With Ubenwa and scientists from McGill, Onu developed a smartphone app and a wearable that apply machine learning to instantly diagnose birth asphyxia based on the sound of a baby’s cry. In initial testing, the device performed well, with sensitivity of more than 86% and specificity of more than 89%. You can read more about the development and testing of Ubenwa at Arxiv.

People and Places

Several universities have announced that they are introducing new centers for research in bioengineering. Purdue University secured $27 million in funding from Semiconductor Research Corp. for its Center for Brain-inspired Computing Enabling Autonomous Intelligence, or C-BRIC, which opened last month. The center will develop, among other technologies, robotics that can operate without human intervention.

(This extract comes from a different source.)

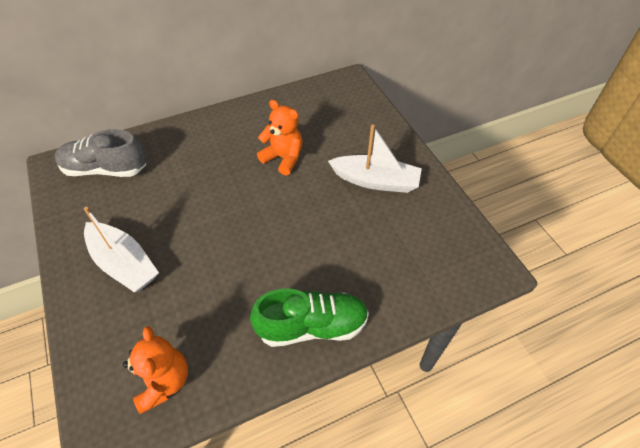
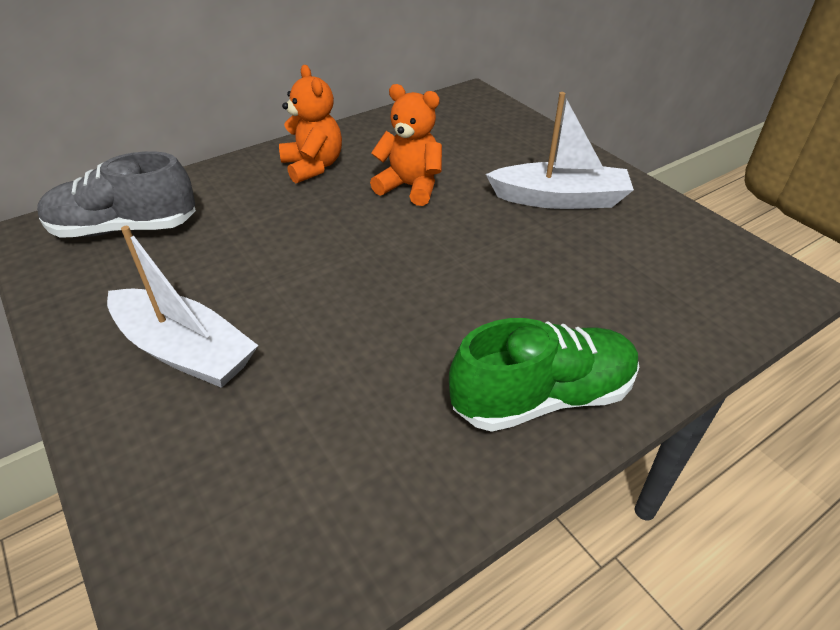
camera: 10 degrees left, 10 degrees down
(163, 381) = (305, 525): orange teddy bear -> orange teddy bear (313, 166)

In Atlanta, Emory University received a $400 million pledge from the Robert W. Woodruff Foundation for two new centers — the Winship Cancer Institute Tower and a new Health Sciences Research Building. The latter will host five research teams, including one specializing in biomedical engineering. Further north in Richmond, Virginia Commonwealth University announced that it will begin construction on a new $92 million Engineering Research Building in the fall.  The uppermost floors of the new building will include labs for the college’s Department of Biomedical Engineering.

Finally, North Carolina’s Elon College will introduce a bachelor’s degree program in engineering in the fall. The program will offer concentrations in biomedical engineering and computer engineering. Sirena Hargrove-Leak, Ph.D., is director of the program.